Recent publications are on violent moral holidays in Human Figurations, on the emotional dynamics of extreme youth violence in British Journal of Sociology and on the cultural meanings and the intensity of forms of violence in Sociological Forum. Some of this work attracted the attention of the Dutch media. For instance, in this television interview I explain why the riots in the village of Haren in 2012 can be understood as a moral holiday. More recently, I was interviewed at Radio 1 on extreme violence (see also the pieces by Dutch journalists Arnout Jaspers and Margreet Vermeulen).
Prior research I conducted was on various forms of inequality in education and also in the judicial system. Together with Ali de Regt, we published a book, Investeren in je kinderen (in Dutch) and several articles (in Amsterdams Tijdschrift voor Sociologie, Mens & Maatschappij, Journal of Education Policy) on private education in the Netherlands. In my doctoral thesis (link), defended in 2005, I analysed the relationship between fractions of the upper middle class and differentiation within the highest level of Dutch secondary education. Parts of the thesis appeared a.o. in International Sociology, Sociology, Journal of Education Policy and Actes de la Recherche en Sciences Sociales. One of the themes of the thesis I am still working on is the question to what extent specific fractions of the upper middle class rely on cosmopolitan forms of cultural capital and how this form of capital is socially reproduced. Furthermore, my prior research on the unequal treatment of ethnic minorities in the Dutch judicial system (published in British Journal of Criminology) has resulted in an ongoing research interest in law as a social practice.
Apart from these topics, I take an interest in social theory in various forms.
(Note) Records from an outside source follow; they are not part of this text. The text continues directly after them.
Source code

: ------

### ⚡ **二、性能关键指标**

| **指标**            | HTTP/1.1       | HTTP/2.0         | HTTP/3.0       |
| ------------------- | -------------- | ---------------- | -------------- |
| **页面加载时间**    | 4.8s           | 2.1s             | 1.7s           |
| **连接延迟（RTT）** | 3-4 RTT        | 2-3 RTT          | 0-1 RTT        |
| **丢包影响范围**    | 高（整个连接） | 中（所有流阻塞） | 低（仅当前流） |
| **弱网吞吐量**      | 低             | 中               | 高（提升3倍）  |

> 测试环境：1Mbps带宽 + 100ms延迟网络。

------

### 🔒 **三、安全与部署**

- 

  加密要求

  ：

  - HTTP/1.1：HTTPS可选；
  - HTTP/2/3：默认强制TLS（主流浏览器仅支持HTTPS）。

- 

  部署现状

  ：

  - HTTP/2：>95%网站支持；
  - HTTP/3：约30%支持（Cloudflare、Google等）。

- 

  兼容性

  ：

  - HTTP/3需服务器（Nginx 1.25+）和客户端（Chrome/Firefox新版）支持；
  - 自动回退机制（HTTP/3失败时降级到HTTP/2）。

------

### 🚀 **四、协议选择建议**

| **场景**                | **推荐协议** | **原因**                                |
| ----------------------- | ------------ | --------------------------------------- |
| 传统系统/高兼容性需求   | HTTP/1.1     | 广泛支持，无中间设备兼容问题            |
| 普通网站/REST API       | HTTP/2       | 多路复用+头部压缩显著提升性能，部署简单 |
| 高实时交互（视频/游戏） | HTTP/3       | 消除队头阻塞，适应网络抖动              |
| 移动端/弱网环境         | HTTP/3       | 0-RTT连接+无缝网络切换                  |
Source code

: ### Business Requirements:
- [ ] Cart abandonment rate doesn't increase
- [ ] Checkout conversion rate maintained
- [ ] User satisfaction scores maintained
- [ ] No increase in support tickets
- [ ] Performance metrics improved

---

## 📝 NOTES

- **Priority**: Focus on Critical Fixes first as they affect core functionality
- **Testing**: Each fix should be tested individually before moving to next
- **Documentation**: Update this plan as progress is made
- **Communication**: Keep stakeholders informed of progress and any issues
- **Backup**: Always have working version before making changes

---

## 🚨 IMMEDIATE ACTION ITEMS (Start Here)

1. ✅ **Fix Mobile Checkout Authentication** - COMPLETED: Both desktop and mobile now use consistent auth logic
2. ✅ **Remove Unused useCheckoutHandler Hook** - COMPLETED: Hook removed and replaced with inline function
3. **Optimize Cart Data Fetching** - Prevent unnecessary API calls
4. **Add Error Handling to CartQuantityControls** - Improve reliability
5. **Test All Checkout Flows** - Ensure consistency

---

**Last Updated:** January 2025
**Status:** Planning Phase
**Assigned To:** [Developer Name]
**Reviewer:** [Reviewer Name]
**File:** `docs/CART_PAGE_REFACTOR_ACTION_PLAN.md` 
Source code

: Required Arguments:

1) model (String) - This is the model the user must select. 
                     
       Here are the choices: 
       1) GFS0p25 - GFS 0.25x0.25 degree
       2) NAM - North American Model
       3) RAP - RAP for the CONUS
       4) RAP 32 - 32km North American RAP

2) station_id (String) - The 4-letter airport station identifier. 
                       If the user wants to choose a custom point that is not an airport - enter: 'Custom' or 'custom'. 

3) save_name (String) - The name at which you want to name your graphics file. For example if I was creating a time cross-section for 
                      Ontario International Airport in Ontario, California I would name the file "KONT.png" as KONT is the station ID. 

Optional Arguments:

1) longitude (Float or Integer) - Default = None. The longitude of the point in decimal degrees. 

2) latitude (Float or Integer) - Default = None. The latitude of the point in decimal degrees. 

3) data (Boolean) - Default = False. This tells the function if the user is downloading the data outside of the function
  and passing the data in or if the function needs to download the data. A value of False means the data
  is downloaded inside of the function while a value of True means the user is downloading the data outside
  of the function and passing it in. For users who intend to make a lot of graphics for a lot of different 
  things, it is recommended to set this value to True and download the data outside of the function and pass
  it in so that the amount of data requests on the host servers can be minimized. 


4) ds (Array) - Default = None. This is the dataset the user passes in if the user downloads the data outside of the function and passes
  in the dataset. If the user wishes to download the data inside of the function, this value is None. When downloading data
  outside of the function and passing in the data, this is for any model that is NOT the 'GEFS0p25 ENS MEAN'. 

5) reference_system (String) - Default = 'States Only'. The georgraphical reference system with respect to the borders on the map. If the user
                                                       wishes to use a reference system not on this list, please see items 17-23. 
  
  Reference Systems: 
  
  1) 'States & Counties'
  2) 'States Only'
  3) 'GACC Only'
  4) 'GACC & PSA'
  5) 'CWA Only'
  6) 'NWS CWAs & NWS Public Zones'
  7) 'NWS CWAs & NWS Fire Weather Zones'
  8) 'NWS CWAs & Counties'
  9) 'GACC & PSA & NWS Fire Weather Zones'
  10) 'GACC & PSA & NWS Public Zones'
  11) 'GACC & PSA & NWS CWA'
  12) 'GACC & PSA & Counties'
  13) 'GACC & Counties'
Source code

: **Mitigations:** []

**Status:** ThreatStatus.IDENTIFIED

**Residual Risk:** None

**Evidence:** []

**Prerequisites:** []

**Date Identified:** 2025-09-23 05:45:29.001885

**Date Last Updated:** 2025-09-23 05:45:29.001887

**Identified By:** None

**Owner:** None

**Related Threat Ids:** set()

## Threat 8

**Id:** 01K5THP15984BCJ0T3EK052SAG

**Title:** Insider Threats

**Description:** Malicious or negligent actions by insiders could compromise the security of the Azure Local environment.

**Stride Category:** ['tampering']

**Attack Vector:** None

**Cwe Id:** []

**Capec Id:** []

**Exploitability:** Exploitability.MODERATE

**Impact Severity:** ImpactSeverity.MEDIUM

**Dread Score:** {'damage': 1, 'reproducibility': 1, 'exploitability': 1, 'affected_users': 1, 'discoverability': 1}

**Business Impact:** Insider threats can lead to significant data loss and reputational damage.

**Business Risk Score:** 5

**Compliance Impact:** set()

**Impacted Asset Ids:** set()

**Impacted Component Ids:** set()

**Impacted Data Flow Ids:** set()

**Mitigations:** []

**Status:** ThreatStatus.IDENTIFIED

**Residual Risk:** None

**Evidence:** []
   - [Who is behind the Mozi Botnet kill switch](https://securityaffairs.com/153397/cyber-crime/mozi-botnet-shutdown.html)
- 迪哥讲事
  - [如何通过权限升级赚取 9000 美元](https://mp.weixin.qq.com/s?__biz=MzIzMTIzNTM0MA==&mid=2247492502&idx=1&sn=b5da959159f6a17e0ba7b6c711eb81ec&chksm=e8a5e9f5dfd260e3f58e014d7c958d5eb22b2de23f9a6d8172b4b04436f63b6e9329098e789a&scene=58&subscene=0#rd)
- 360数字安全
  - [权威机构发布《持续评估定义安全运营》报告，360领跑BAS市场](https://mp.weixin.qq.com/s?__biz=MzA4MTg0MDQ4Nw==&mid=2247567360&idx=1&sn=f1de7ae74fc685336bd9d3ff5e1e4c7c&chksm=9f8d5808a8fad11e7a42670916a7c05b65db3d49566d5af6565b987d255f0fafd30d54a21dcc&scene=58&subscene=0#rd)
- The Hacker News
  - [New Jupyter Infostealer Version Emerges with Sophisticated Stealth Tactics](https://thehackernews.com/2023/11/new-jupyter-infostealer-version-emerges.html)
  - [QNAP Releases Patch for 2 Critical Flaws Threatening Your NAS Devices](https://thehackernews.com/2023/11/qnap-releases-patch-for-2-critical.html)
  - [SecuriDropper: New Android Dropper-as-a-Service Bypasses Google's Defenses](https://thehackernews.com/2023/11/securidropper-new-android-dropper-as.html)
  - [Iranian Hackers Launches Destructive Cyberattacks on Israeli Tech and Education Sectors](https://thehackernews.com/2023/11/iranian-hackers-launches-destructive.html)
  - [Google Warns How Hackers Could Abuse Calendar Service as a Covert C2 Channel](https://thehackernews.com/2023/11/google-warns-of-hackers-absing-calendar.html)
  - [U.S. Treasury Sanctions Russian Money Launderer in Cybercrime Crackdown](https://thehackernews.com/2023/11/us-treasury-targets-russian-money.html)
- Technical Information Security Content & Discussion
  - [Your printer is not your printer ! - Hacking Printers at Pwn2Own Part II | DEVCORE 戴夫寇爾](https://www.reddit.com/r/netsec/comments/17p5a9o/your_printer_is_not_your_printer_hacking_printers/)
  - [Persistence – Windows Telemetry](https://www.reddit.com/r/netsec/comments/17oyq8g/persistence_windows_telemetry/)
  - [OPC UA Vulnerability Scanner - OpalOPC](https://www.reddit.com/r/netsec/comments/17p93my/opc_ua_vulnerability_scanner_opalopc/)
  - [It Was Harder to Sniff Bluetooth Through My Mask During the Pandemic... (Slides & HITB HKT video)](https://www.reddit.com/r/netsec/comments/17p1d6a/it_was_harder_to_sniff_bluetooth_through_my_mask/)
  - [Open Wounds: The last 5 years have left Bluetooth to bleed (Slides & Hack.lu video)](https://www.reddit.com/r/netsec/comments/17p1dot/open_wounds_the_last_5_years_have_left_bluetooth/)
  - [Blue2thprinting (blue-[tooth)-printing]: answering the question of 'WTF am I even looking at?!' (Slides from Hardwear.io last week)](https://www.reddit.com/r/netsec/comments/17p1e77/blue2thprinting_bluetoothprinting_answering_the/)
Recently, I edited a book together with Gert Spaargaren and Machiel Lamers, Practice Theory and Research. Exploring the Dynamics of Social Life . With Christian Bröer and Jolanda Boersma, we developed a micro-sociological and material semiotics theoretical approach to health risk technology (published in Journal of Health Risk & Society).
I am co-director of the Program Group Cultural Sociology of the Amsterdam Institute for Social Science Research (AISSR) and a member of the Amsterdam Centre for Condlict Studies at the University of Amsterdam.
The Group Violence research programme aims to understand how group behaviour affects the likelihood and severity of violence in public space. While the prevailing social scientific focus remains on individual perpetrators and background factors, the empirical reality of public violence is one of multiple attackers, multiple victims and multiple bystanders. The research proposed here furthers the study of violence with a novel theory that identifies how group behaviour affects the outcome of antagonistic situations – and with comparative empirical studies to test the theory. The central question is how and to what extent 1) mutual alignment of attention and action, and 2) a sense of moral community enable group members to commit violence. Project 1 (PI and post-doc) considers mutual alignment down to the minutest detail, based on close-up qualitative and quantitative video analyses of sequences of bodily cues. Based on judicial case files, project 2 (PI and assistants) will quantitatively analyse mutual alignment in an extensive range of violent interactions. Four PhD projects compare the role of mutual alignment and moral community in antagonistic situations in groups that differ from each other in these respects: police teams (project 3), street youth (4), football hooligans (5), and bouncers (6). Relying on an innovative method to reconstruct antagonistic situations by repeated and comparative qualitative interviewing, projects 3-6 will also relate the meanings of violence and masculine identity to the moral community of the group. Project 7 (PI and post-doc) uses qualitative and statistical analyses of the interview data generated in projects 3-6 for an extensive comparison of group behaviour in antagonistic situations. The ambition is to produce exemplary understanding of the crucial role that groups play in violence. This proposal shows how: through detailed and extensive comparative empirical testing that will further develop the new theory.